In Europa – osservano i dermatologi – nonostante l’incidenza sia minore grazie probabilmente ad un fototipo cutaneo mediterraneo che funge da elemento protettivo, si registra comunque numero considerevole di casi determinati dal progressivo invecchiamento della popolazione ed il ruolo cancerogenetico delle radiazioni ultraviolette dovuto ad esposizioni professionali e ricreative come l’esposizione alle lampade artificiali abbronzanti. Eppure – avvertono – i tumori cutanei sono spesso sottovalutati e non correttamente diagnosticati.

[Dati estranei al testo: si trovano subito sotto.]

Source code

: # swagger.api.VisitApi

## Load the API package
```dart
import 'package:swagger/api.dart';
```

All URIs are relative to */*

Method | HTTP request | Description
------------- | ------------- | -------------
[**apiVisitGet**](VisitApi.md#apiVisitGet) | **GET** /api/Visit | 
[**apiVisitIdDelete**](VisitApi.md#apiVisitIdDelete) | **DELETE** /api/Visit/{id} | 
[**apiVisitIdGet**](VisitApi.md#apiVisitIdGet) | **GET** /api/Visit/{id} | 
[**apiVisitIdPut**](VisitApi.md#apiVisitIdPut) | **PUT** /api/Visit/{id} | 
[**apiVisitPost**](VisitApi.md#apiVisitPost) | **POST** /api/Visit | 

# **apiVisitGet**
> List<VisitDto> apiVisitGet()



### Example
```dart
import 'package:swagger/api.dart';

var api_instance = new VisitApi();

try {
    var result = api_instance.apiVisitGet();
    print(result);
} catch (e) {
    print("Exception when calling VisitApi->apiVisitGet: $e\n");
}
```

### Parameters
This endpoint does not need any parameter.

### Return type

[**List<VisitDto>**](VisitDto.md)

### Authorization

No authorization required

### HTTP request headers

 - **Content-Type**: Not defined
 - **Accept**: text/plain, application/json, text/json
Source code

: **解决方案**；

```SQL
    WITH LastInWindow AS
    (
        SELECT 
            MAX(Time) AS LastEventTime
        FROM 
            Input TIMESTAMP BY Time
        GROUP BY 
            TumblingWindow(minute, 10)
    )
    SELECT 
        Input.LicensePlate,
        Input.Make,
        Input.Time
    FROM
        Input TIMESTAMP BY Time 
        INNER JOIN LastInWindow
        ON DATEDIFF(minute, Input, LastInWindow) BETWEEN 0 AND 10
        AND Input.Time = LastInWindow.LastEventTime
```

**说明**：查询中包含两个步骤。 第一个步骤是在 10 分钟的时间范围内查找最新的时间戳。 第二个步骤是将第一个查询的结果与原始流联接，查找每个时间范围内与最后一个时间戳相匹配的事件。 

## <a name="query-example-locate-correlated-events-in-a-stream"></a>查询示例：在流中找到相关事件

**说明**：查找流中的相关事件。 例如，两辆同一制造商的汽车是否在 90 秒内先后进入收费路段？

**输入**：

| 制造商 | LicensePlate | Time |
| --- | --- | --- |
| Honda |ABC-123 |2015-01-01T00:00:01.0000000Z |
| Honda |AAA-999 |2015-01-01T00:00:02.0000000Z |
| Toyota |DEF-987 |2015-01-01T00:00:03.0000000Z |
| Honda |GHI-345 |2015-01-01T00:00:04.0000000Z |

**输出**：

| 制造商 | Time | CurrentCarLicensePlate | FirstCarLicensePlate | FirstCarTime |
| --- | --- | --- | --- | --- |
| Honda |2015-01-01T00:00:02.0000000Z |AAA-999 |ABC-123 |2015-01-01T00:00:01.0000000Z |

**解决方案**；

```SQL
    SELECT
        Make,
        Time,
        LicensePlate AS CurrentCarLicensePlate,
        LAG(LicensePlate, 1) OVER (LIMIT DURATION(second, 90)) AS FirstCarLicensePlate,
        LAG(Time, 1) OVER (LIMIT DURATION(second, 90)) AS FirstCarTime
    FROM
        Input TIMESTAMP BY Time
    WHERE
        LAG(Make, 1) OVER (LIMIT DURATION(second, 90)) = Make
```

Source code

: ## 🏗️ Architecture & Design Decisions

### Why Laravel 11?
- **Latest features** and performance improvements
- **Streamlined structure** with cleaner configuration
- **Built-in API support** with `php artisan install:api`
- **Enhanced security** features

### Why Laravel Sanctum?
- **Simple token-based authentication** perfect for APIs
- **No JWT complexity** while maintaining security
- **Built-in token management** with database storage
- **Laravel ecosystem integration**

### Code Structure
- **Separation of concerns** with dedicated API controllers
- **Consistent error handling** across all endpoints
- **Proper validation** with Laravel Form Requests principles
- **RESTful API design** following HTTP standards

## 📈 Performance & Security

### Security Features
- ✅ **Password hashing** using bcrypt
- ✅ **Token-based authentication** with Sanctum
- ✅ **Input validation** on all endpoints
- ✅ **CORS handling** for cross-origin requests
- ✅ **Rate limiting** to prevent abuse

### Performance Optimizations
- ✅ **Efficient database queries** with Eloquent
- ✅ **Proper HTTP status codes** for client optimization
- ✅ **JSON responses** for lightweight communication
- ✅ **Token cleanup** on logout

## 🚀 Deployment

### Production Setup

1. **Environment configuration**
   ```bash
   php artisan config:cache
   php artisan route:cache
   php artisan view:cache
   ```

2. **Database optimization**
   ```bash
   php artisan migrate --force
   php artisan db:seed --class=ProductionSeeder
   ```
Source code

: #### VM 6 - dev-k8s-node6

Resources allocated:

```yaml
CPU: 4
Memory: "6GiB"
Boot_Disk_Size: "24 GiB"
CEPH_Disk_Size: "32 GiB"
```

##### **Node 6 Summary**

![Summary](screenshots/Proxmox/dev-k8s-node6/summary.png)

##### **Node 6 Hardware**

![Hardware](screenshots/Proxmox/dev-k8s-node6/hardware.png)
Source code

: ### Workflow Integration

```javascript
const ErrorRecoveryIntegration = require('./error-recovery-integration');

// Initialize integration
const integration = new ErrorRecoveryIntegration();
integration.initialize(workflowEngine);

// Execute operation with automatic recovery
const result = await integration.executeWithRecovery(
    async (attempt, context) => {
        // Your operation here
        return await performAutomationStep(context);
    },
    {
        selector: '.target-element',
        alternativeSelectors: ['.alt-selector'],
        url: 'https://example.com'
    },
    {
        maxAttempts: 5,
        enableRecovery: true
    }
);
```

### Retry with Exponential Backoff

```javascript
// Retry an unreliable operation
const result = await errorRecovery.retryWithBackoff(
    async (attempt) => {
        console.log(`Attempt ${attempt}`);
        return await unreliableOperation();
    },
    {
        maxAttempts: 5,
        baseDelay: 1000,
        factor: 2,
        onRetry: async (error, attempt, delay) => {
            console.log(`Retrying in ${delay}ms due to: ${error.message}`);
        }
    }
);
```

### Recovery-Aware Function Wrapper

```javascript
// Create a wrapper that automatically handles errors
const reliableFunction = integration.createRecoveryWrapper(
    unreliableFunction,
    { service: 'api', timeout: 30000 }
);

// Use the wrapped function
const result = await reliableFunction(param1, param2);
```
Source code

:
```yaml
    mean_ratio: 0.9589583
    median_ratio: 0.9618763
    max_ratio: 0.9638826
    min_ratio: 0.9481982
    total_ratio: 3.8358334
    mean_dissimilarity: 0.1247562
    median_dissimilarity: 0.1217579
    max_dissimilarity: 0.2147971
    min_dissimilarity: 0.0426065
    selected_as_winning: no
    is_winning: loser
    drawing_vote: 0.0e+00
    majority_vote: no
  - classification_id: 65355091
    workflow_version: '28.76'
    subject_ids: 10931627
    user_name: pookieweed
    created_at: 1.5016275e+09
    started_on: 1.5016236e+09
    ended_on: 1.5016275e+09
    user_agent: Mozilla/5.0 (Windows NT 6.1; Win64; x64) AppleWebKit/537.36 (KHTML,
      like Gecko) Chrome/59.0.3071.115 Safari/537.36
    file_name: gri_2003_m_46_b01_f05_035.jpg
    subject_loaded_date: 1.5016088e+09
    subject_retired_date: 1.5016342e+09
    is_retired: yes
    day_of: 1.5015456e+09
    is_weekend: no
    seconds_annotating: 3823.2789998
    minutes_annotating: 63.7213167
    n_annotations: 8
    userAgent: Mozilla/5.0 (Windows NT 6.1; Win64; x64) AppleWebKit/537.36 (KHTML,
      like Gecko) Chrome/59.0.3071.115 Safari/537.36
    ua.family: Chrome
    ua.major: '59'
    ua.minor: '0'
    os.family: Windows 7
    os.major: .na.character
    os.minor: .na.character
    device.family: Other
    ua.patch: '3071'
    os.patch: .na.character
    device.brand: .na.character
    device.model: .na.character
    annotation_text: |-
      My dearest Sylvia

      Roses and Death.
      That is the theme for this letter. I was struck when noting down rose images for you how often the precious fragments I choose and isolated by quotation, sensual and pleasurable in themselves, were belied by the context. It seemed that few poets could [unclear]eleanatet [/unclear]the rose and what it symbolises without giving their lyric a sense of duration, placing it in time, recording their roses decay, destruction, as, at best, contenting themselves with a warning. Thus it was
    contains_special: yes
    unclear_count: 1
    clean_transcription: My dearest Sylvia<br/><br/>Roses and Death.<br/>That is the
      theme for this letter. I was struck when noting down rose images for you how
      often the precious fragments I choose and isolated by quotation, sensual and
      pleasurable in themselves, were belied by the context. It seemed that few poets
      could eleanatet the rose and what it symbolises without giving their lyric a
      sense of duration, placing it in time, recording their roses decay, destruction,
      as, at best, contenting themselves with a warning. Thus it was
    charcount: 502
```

In questo contesto – precisano gli esperti Adoi – il dermatologo è l’unico specialista in grado di pianificare ed attuare i tre livelli di prevenzione: quella ‘primaria’ mediante l’attuazione di campagne d’informazione sui fattori di rischio ambientale e comportamentale, quella ‘secondaria’ mediante l’istituzione e la creazione di strutture dedicate alla diagnosi precoce di queste neoplasie e la cosiddetta ‘terziaria’ mediante il trattamento terapeutico chirurgico, fisico e farmacologico.
“E’ nei tumori cutanei che diventa evidente il ruolo della dermatologia ospedaliera – spiega Antonio Cristaudo, presidente del Congresso Adoi – Non dimentichiamo che la pelle è un organo-spia che non di rado riflette complesse patologie internistiche, da quelle endocrine a quelle reumatologiche, vascolari, renali, sanguigne, respiratorie e cardiologiche”.
Inoltre – puntualizzano gli specialisti – una rete dermatologica sarà sempre più necessaria in virtù dell’aumento nei trend epidemiologici che riguardano malattie veneree, le sempre più diffuse allergie, le patologie dell’invecchiamento. Una rete – auspicano i dermatologici – che dovrà essere compatibile con i nuovi modelli organizzativi previsti dal Ssn sia per l’intensità di cure erogate che nella realizzazione di modelli che vedano la collaborazione tra diverse branche, come ad esempio l’oncologia in cui il follow-up delle neoplasie cutanee: “Oggi in campo oncologico abbiamo a disposizione diverse armi terapeutiche che ci permettono di risolvere anche i casi più complessi che fino a poco tempo fa erano considerati non più curabili e tutto questo grazie all’introduzione nell’armamentario farmacologico di farmaci biologici selettivo che ‘mirano’ alle cellule malate risparmiando quelle sane”, conclude Cristaudo.